Kernel of a linear operator for a function In my PDE course we write PDE's as $Lu = f$, where L is a linear operator, u is the solution, and f is the inhomogeneous part of the equation. I have to find the linear operator that satisfies $Lu=0$ for $u = 2t+e^{-t}$. This is the equivalent of finding the linear operator that has u in it's kernel. If $u = e^{t}$ it would be easy as L = $D_{t}-I$, but I don't know how to deal with the added factor of 2t.
Could anyone give a hint?
 A: Here is a procedure for finding an operator $L$ with $Lu=0$: Consider $u,u',u'',\cdots$. Study their linear independence.  If you can find a linear relation $\sum a_iu^{(i)}=0$ (a finite sum) then you can take $Lf=\sum a_i\frac {d^{i}} {dx^{i}}$ as yuor operator. This method works for both $u=2t+2^{-t}$ and $u=3t\cos (2t)$.

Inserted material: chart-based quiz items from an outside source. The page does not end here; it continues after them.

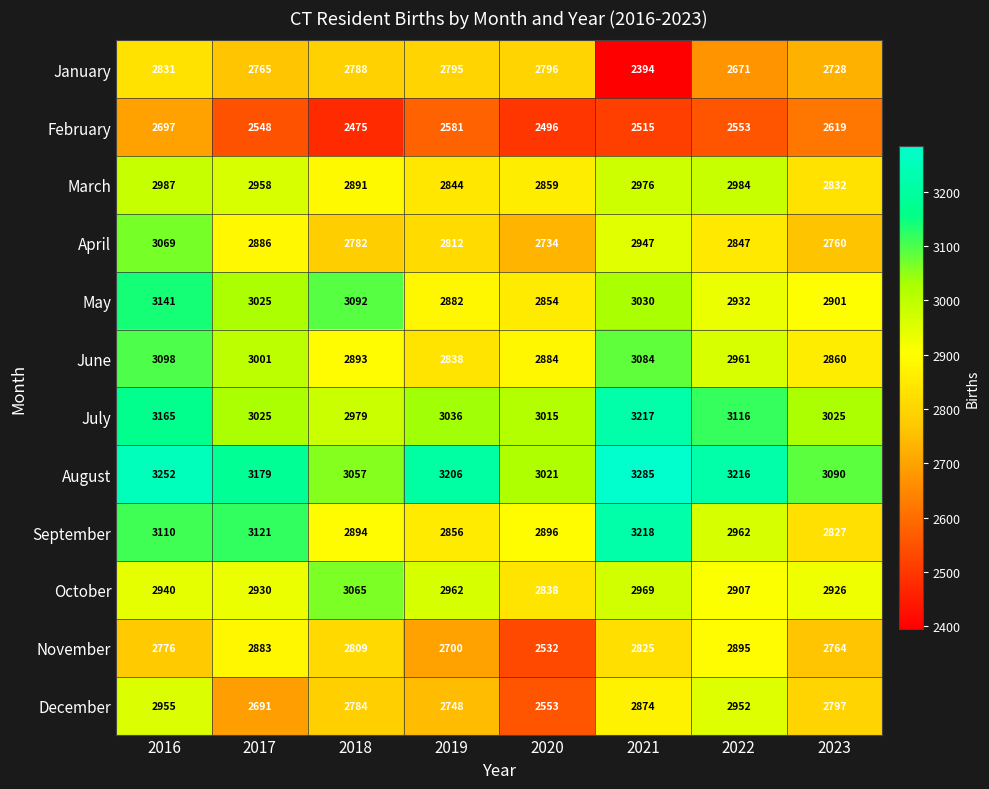

What is the maximum value shown in the chart?

3285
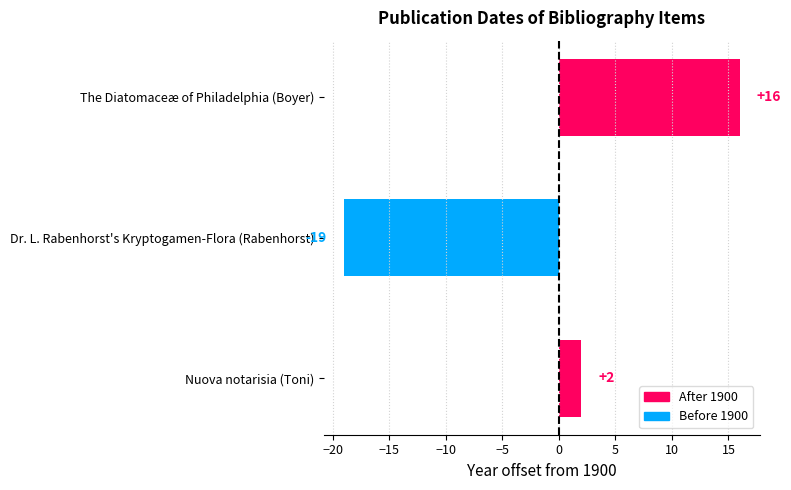

True or false: the data shows -19 at Dr. L. Rabenhorst's Kryptogamen-Flora (Rabenhorst).

True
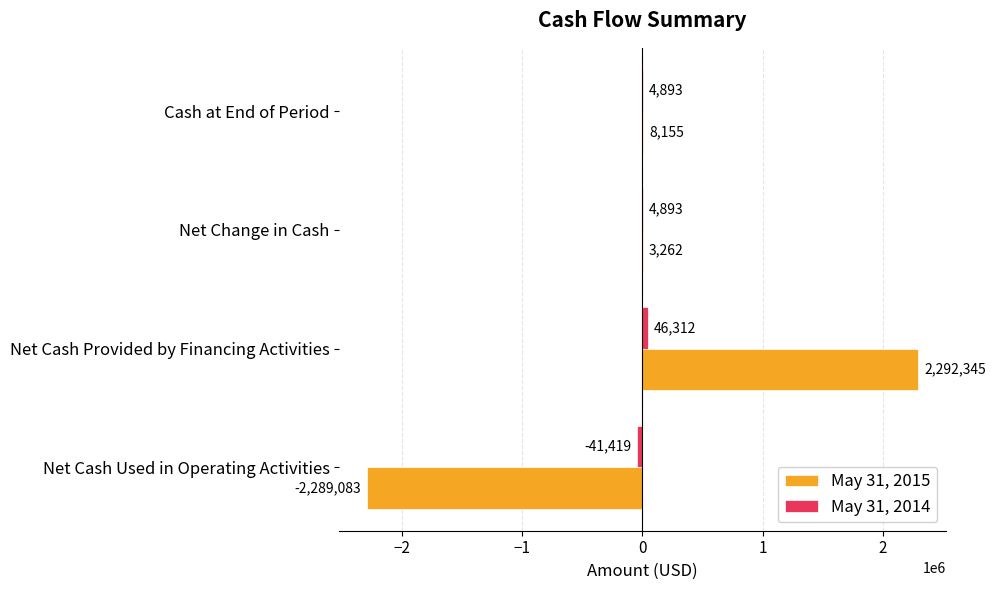

Count the number of categories in the chart.

4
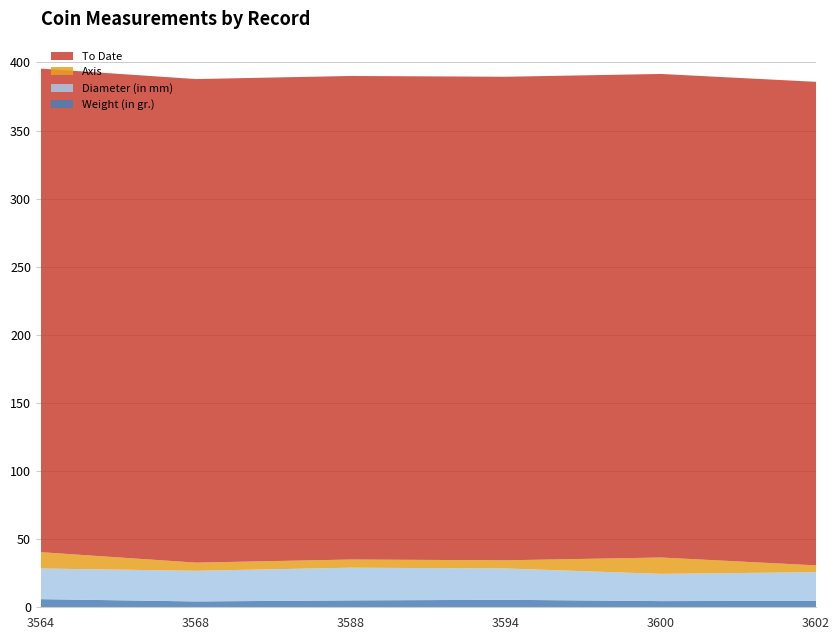

Reading right to left, list all the values displayed in this chart.

Weight (in gr.): 1944.100.23602=4.8	1944.100.23600=4.5	1944.100.23594=5.5	1944.100.23588=5.1	1944.100.23568=4.3	1944.100.23564=6.0
Diameter (in mm): 1944.100.23602=21.0	1944.100.23600=20.0	1944.100.23594=23.0	1944.100.23588=24.0	1944.100.23568=22.5	1944.100.23564=22.5
Axis: 1944.100.23602=5.0	1944.100.23600=12.0	1944.100.23594=6.0	1944.100.23588=6.0	1944.100.23568=6.0	1944.100.23564=12.0
To Date: 1944.100.23602=355.0	1944.100.23600=355.0	1944.100.23594=355.0	1944.100.23588=355.0	1944.100.23568=355.0	1944.100.23564=355.0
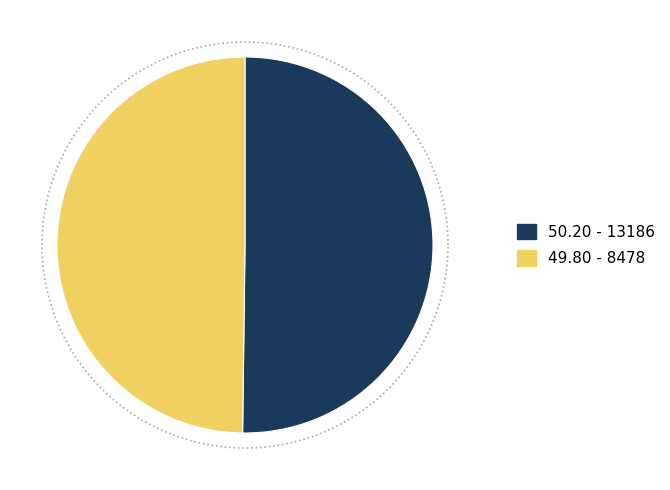

Which category has the biggest portion of the pie?

13186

A: Suppose we have a pde of the form $\alpha^i(x)\dfrac{\partial u}{\partial x^i}=f(x)$.
Define the vector field $\textbf X=(\alpha^1(x),\dots,\alpha^n(x))$.
If the equation is homogeneous we know that the solutions of the equation belong to $Ker(L)$ (where $L$ is the differential operator given by $L:=\alpha^i(x)\dfrac{\partial }{\partial x^i}$), so the solutions are functions constant on the integral curves of $\textbf X$.
For the non-homogeneous case: consider the system
$$\dfrac{dx^1}{ds}=\alpha^1(x),\dots,\dfrac{d x^n}{ds}=\alpha^n(x),\dfrac{du}{ds}=f(x)\text { which gives }$$
$$\dfrac{dx^1}{\alpha^1(x)}=\dots=\dfrac{dx^n}{\alpha^n(x)}=\dfrac{du}{f(x)}.$$
In homogeneous case we change coordinates from $x^1,\dots,x^n$ to $s,\xi^1,\dots,\xi^n$ s.t. the integral curves of $\textbf X$ are given by $\xi^i=c_i\in\mathbb R$. In this case the functions that solve the equation are functions of variables $\xi^1,\dots\xi^{n-1}$. Now, since we have the non-zero term $f(x)$, we have to add
$$u=\int_0^s F(\sigma,\xi^1,\dots,\xi^{n-1})d\sigma + K(\xi^1,\dots,\xi^{n-1}).$$
So, we define the vector field $$\textbf Y:=\sum_{i=1}^n \alpha^i(x)\dfrac{\partial}{\partial x^i}+f(x)\dfrac{\partial}{\partial u}=\textbf X+f(x)\dfrac{\partial}{\partial u}$$
and we find its integral curves.
Example: $tu_t+xu_x=xt$. We want to find integral curves of $\textbf Y=t\dfrac{\partial }{\partial t}+x\dfrac{\partial}{\partial x}+xt\dfrac{\partial}{\partial u}$.
Consider the system $\dot\gamma(s)=\textbf Y(\gamma(s))$, where $\gamma$ has components $\gamma^1=t(s),\gamma^2=x(s),\gamma^3=u(s)$.
From $\dfrac{dt}{t}=\dfrac{dx}{x}=\dfrac{du}{xt}$ we get $\xi=\dfrac{x}{t}$.
Then $\dfrac{dt}{t}=\dfrac{du}{xt}\implies dt=\dfrac{du}{x}\implies xdt=du\implies\xi tdt= du$, which gives $u-K=\xi\dfrac{t^2}{2}$.
Finally $u=K(\xi)+\xi\dfrac{t^2}{2}$.